Despite the obvious looming risk of massive illness and minimal care facilities, nobody seems to be planning for such contingencies as a full-blown pandemic. Half of the paltry $8.5 billion recently approved by Congress for dealing with this crisis scarcely addresses the immediate issue of treatment, but goes instead towards funding research into development of a vaccine — important of course but not as urgent as taking preventive action like closing schools, and preparing for a deluge of patients with serious illness. Much of the rest of the emergency Congressional funding is allocated to the states to help defray the cost of monitoring the spread of the disease.
That doesn’t leave much for actual care of patients.
What should be happening, one would think, would be for the U.S. government to urgently now start mobilizing all available medical staff in the National Guard and the domestically posted U.S. active duty forces, including doctors, nurses and medics, and to help staff up available military hospitals and the Veterans administration’s currently understaffed 154 tertiary hospitals and 1400 outpatient clinics, to get them ready for the predictable crush of infected patients. Those facilities could also help administer needed CORVID-19 tests and primary diagnosis and treatment of infected patients.
If more funding is needed — and it will be — it should be immediately taken from clearly less pressing needs such as the enormous budget for the F-35 stealth fighter-bomber ($1.5 trillion over ten years) and the program to “modernize” the U.S. nuclear arsenal ($1.3 trillion over ten years).

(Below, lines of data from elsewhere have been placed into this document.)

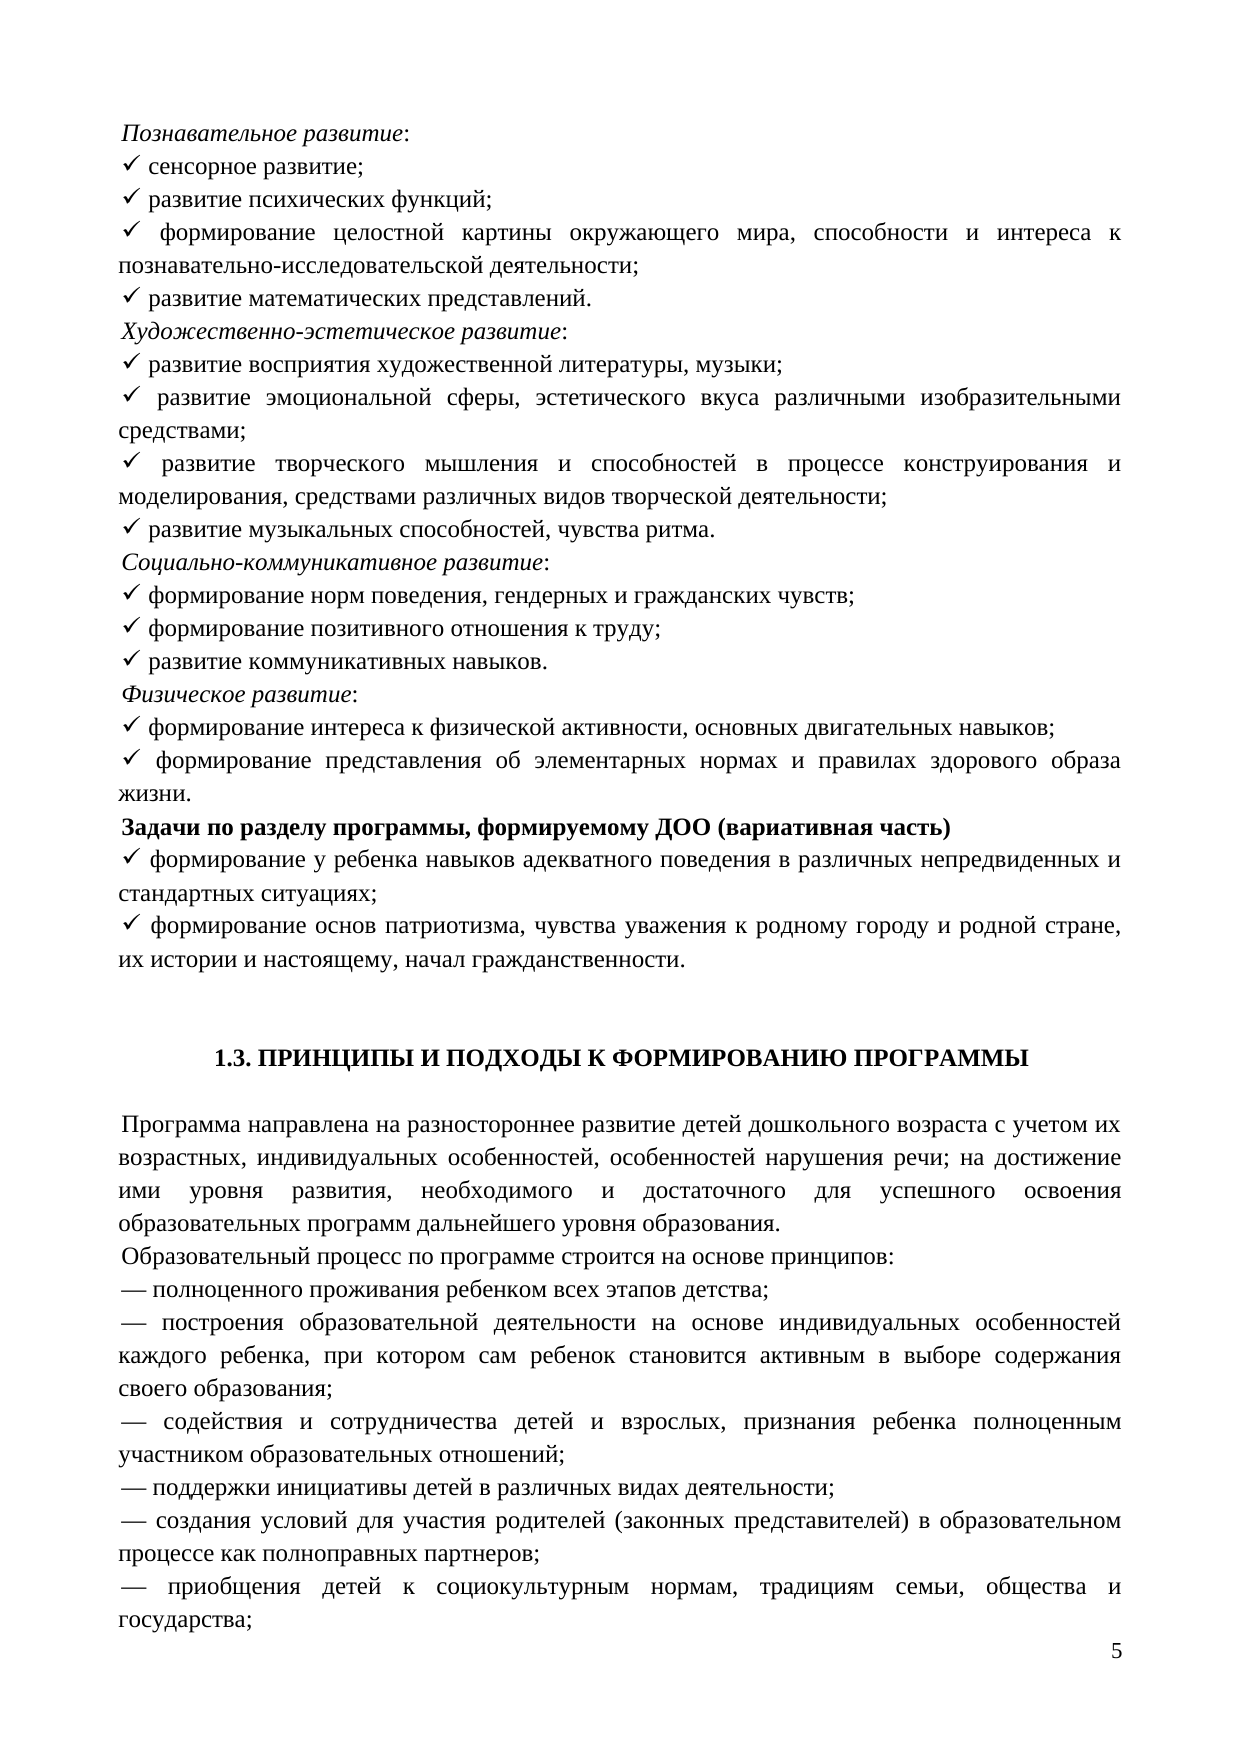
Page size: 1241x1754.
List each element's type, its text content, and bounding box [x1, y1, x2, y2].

text сенсорное развитие; [118, 151, 1122, 180]
text Программа направлена на разностороннее развитие детей дошкольного возраста с учетом их возрастных, индивидуальных особенностей, особенностей нарушения речи; на достижение ими уровня развития, необходимого и достаточного для успешного освоения образовательных программ дальнейшего уровня образования. [118, 1109, 1122, 1237]
text развитие эмоциональной сферы, эстетического вкуса различными изобразительными средствами; [118, 382, 1122, 444]
text развитие восприятия художественной литературы, музыки; [118, 349, 1122, 378]
text — содействия и сотрудничества детей и взрослых, признания ребенка полноценным участником образовательных отношений; [118, 1406, 1122, 1468]
text развитие математических представлений. [118, 283, 1122, 312]
text 1.3. ПРИНЦИПЫ И ПОДХОДЫ К ФОРМИРОВАНИЮ ПРОГРАММЫ [118, 1043, 1122, 1071]
text Образовательный процесс по программе строится на основе принципов: [118, 1241, 1122, 1269]
text Физическое развитие: [118, 679, 1122, 708]
text формирование целостной картины окружающего мира, способности и интереса к познавательно-исследовательской деятельности; [118, 217, 1122, 279]
text формирование у ребенка навыков адекватного поведения в различных непредвиденных и стандартных ситуациях; [118, 844, 1122, 906]
text формирование основ патриотизма, чувства уважения к родному городу и родной стране, их истории и настоящему, начал гражданственности. [118, 911, 1122, 972]
text формирование норм поведения, гендерных и гражданских чувств; [118, 580, 1122, 609]
text развитие психических функций; [118, 184, 1122, 213]
text Социально-коммуникативное развитие: [118, 547, 1122, 576]
text формирование интереса к физической активности, основных двигательных навыков; [118, 712, 1122, 741]
text Художественно-эстетическое развитие: [118, 316, 1122, 345]
text — создания условий для участия родителей (законных представителей) в образовательном процессе как полноправных партнеров; [118, 1505, 1122, 1567]
text формирование представления об элементарных нормах и правилах здорового образа жизни. [118, 746, 1122, 807]
text развитие коммуникативных навыков. [118, 646, 1122, 675]
text — поддержки инициативы детей в различных видах деятельности; [118, 1472, 1122, 1501]
text Познавательное развитие: [118, 118, 1122, 147]
text Задачи по разделу программы, формируемому ДОО (вариативная часть) [118, 812, 1122, 840]
text развитие музыкальных способностей, чувства ритма. [118, 514, 1122, 543]
text формирование позитивного отношения к труду; [118, 613, 1122, 642]
text развитие творческого мышления и способностей в процессе конструирования и моделирования, средствами различных видов творческой деятельности; [118, 448, 1122, 510]
text — построения образовательной деятельности на основе индивидуальных особенностей каждого ребенка, при котором сам ребенок становится активным в выборе содержания своего образования; [118, 1307, 1122, 1402]
text — приобщения детей к социокультурным нормам, традициям семьи, общества и государства; [118, 1571, 1122, 1633]
text — полноценного проживания ребенком всех этапов детства; [118, 1274, 1122, 1303]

The biggest threat to Americans’ national security at the present juncture is not defense against some imagined foreign enemy, but rather defense against an out-of-control coronavirus.
The first pressing need is for the American public to be properly informed by both government and the media about the seriousness of what we are facing. The second is for the federal government to focus laser-like on this urgent issue which the CDC makes clear is destined to grow measurably worse by the week. The third is for local governments, and particularly school boards, to face the facts and protect the public by shutting down classrooms and working out creative ways to educate kids at home.
On their own, people could, if they understood the real risks of the highly contagious COVID-19 virus, avoid going to restaurants like they are now avoiding taking cruise ship vacations. But so far that message hasn’t caught on. As one well educated 70-year -old friend told me just today, explaining his plan to continue to go to restaurants, “I’m sorry but am not locking myself up. I’m thinking that restaurants are taking precautions as they don’t want to lose business, or go out of business.” The reality though, is that far too many restaurant owners don’t pay offer their workers sick pay, and their workers, many of whom aren’t even paid a minimum wage but depend upon tips, will go to work sick and not say anything to the owner about it, because they need the money. And people like my friend will, sadly, pay the price for their naivety, as will the friends and family they later are in contact with. This is why governments at all levels, federal state and local, need to urgently pass laws mandating 14 days of sick leave for all workers (the number of days it take for the disease, once it starts, for a person to cease being contagious).